WORK TO BE COMPLETED: Please return the ZED SDK architecture notes below word for word, without the entries that follow them.

EXTRACT TO READ:
** begin **

Files
zed-body-tracking-multicamera/ZED_SDK_ARCHITECTURE.md
2026-02-04 03:03:16 +00:00

15 KiB

ZED SDK Architecture: Streaming vs Fusion API

Overview

The ZED SDK provides two distinct APIs for transmitting camera data over a network:

  1. Streaming API (enableStreaming) - Video streaming
  2. Fusion API (startPublishing) - Metadata publishing

These serve fundamentally different use cases and have different compute/bandwidth tradeoffs.

API Comparison

Feature Streaming API Fusion API
Primary Use Case Remote camera access Multi-camera data fusion
Data Transmitted Compressed video (H264/H265) Metadata only (bodies, objects, poses)
Bandwidth per Camera 10-40 Mbps <100 Kbps
Edge Compute Video encoding only (NVENC) Full depth NN + tracking + detection
Host Compute Full depth NN + tracking + detection Lightweight fusion only
Synchronization None Time-synced + geometric calibration
360° Coverage No Yes (fuses overlapping views)
Receiver API zed.open() with INPUT_TYPE::STREAM fusion.subscribe()

Architecture Diagrams

Streaming API (Single Camera Remote Access)

** end **

DATA:
** begin **

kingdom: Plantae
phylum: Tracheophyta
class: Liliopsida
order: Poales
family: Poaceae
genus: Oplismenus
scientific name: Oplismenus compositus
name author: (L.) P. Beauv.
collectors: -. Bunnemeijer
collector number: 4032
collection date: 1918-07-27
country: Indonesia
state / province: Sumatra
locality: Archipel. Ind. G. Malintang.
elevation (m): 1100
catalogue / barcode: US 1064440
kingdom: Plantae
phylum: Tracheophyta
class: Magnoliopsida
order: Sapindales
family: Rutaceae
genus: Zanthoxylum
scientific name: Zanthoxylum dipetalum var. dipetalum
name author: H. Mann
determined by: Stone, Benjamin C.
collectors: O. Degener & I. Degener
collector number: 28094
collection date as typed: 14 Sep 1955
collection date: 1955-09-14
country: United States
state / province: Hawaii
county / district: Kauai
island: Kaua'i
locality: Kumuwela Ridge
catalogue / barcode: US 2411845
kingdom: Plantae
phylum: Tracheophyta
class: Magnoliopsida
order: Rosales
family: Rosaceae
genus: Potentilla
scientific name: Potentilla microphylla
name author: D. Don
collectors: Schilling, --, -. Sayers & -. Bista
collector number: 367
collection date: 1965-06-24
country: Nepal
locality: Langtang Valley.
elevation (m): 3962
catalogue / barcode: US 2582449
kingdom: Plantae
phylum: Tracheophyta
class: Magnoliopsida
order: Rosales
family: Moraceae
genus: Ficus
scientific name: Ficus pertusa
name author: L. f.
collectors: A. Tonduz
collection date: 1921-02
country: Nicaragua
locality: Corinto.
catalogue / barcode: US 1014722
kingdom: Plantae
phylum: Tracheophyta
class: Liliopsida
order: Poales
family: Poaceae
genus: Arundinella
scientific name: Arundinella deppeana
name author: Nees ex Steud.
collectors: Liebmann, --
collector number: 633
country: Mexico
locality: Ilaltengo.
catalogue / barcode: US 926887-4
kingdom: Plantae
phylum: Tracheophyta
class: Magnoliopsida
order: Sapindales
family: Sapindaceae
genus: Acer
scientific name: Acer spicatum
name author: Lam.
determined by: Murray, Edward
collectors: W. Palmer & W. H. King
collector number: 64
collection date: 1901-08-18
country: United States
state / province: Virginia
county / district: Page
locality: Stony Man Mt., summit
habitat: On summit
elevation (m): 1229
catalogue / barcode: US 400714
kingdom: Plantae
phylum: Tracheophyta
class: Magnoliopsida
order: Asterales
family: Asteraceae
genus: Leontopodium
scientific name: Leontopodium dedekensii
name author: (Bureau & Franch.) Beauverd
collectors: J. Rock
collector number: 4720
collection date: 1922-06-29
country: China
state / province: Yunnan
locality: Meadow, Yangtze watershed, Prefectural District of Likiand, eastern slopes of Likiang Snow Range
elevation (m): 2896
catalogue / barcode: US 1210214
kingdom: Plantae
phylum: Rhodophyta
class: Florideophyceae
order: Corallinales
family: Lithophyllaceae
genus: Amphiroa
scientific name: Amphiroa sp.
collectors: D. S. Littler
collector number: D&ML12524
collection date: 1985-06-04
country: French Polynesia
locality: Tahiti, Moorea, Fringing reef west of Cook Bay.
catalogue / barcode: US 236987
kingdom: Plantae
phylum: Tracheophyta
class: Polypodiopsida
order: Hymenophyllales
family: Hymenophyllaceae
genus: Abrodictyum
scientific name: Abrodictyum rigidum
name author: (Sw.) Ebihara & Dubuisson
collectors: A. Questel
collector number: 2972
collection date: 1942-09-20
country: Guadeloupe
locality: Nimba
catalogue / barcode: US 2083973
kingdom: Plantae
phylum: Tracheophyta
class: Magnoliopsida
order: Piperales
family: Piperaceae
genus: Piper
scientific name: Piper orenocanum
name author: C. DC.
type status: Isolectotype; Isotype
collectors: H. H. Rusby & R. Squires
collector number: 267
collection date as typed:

** end **

FULL RESPONSE:
Files
zed-body-tracking-multicamera/ZED_SDK_ARCHITECTURE.md
2026-02-04 03:03:16 +00:00

15 KiB

ZED SDK Architecture: Streaming vs Fusion API

Overview

The ZED SDK provides two distinct APIs for transmitting camera data over a network:

  1. Streaming API (enableStreaming) - Video streaming
  2. Fusion API (startPublishing) - Metadata publishing

These serve fundamentally different use cases and have different compute/bandwidth tradeoffs.

API Comparison

Feature Streaming API Fusion API
Primary Use Case Remote camera access Multi-camera data fusion
Data Transmitted Compressed video (H264/H265) Metadata only (bodies, objects, poses)
Bandwidth per Camera 10-40 Mbps <100 Kbps
Edge Compute Video encoding only (NVENC) Full depth NN + tracking + detection
Host Compute Full depth NN + tracking + detection Lightweight fusion only
Synchronization None Time-synced + geometric calibration
360° Coverage No Yes (fuses overlapping views)
Receiver API zed.open() with INPUT_TYPE::STREAM fusion.subscribe()

Architecture Diagrams

Streaming API (Single Camera Remote Access)